John Gill Lemmon: Born in 1832 in Michigan, Lemmon was POW during the Civil War and was a rare survivor of the infamous Andersonville Prison Camp in Georgia. Weighing just 90 pounds, he moved to California to recuperate, and he become active in botany, discovering many new plant species (e.g., Aeslepias lemmonii and Oreocarya lemonnii).
Sara Allen Plummer: Born in 1836 in Maine, at the age of 33 Plummer contracted pneumonia and almost died. She, too, moved to California to recuperate, and she, too, became active in botany, also discovering new plant species (e.g., Allium plummeraie and Baccharis plummeraie).

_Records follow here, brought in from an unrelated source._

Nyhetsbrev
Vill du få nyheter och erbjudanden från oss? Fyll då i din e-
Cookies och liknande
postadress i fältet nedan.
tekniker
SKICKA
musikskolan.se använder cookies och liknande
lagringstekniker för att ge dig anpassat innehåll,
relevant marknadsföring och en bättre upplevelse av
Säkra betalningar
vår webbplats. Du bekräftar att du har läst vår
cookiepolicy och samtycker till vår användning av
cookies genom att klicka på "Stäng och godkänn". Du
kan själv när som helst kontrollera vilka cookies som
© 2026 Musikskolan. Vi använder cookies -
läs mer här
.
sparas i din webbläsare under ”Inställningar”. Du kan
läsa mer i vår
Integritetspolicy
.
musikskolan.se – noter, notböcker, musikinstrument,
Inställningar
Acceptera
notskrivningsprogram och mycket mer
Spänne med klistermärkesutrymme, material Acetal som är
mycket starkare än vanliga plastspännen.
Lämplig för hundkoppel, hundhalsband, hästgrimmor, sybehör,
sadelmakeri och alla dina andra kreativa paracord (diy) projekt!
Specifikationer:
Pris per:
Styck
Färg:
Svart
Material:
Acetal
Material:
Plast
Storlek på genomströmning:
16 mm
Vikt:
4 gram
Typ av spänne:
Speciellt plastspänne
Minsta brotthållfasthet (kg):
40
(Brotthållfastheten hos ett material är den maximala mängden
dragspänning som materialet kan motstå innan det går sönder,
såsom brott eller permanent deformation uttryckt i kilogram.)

They met in 1874 and quickly discovered their obvious mutual interests. They explored Santa Barbara together for plants, and he named a new taxonomic genus after her, Plummera. They married on Thanksgiving Day, 1880.
The Honeymoon: In spring of 1881, they came to southern Arizona to honeymoon on an exploration of the Santa Catalina Mountains. They tried to reach the upper elevations from the south side (Tucson), but it was too rugged for them. They contracted a guide named E.O. Stratton to help them make the trip on the north side (Oracle). Upon reaching the very top, Sratton named the peak Mt. Lemmon in honor of Sara Plummer Lemmon making the trek. It was quite rare for mountain tops to be named after women, and the name was officially recorded in 1904 by Pima County.
Ultimately, the Lemmons made very large collections of plants throughout southern Arizona; they discovered about 3% of the flora of the entire state of Arizona. On one trip they were stopped by a band of Apaches who demanded to see their stuff. They were allowed to proceed after showing off their specimens and plant presses. They later gave a public talk entitled, “Perils and Pleasures of Botanizing in Arizona.”
John Lemmon died in Oakland in 1908. Sara Lemmon died in 1923, after a full life of accomplishment and achievement.